▶ EXERCISE REQUIREMENTS
(A) In the forum thread on Newton's Latin, what example sentence does Flaminius give to show Latin using two accusatives?
(B) From the forum thread on Newton's Latin, reproduce word for word everything from "I'm wondering if" down to "influencing his Latin.".

▶ SUPPLIED PASSAGE
# assignandae sunt



## modus.irrealis

Hi,

In this thread, I made an attempt at translating the Latin, but I got confused on a few points. What I had posted was:



> I tried without looking to translate the excerpt you gave and got:
> 
> Rule II
> 
> And therefore the same causes are to be assigned the effect of natural bodies of the same kind, so far as this can be done.
> 
> As [the cause] of the respiration in man and in animal; of the descent of stones in Europe and in America; of the light in kitchen fires and in the sun; of the reflection of light on Earth and on the planets.
> 
> The translation in the two links is similar but subtly different in that I read it as a statement saying "same effects get assigned to the same causes" whereas they have "same causes get assigned to the same effects." I do think Newton meant the latter and the Latin seems strange to me (there's a passive verb with a direct object -- in fact it looks a lot to me like the English passive "He was given a present" which I didn't think was possible in Latin), so I must be missing something.


I'm wondering if my analysis is correct -- that the indirect object of _assigno_ has become the subject of the passive verb. If this is right, then is this possible in Latin (Classical or Medieval) or is this perhaps due to Newton's English influencing his Latin.


----------



## Flaminius

First, I quote the text under discussion:





> Regula II
> Ideoque effectum naturalium ejusdem generis eædem assignandæ sunt causæ, quatenus fieri potest.


Looking at how Newton continues (Uti respirationis in homine & in bestia; descensus lapidum in Europa & in America; lucis in igne culinari & in sole; reflexionis lucis in terra & in planetis), I agree with you that "the causes" is the indirect object and "the effect" is the direct object, of _assigno_.

I could not find any instances of _assigno_ used for this function but Latin can use two accusatives in order to express what semantically are the direct and indirect objects.
E.g., Pueros grammaticam doceo.

​


----------



## modus.irrealis

Flaminius said:


> First, I quote the text under discussion:
> Looking at how Newton continues (Uti respirationis in homine & in bestia; descensus lapidum in Europa & in America; lucis in igne culinari & in sole; reflexionis lucis in terra & in planetis), I agree with you that "the causes" is the indirect object and "the effect" is the direct object, of _assigno_.

▶ SUPPLIED INFORMATION
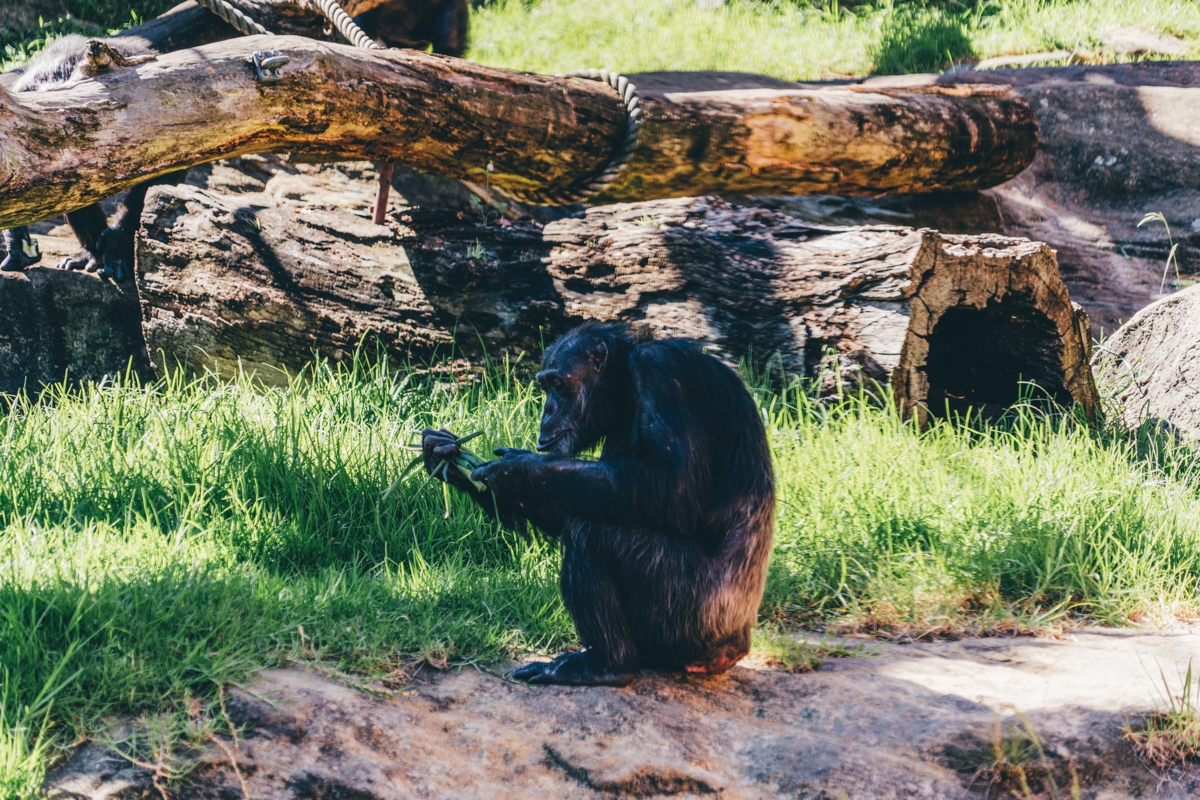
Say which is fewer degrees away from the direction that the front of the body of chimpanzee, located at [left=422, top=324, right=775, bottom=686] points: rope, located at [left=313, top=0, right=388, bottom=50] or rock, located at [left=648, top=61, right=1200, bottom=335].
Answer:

▶ RESPONSES BY ITEM NUMBER
(A) Pueros grammaticam doceo.

(B)
I'm wondering if my analysis is correct -- that the indirect object of _assigno_ has become the subject of the passive verb. If this is right, then is this possible in Latin (Classical or Medieval) or is this perhaps due to Newton's English influencing his Latin.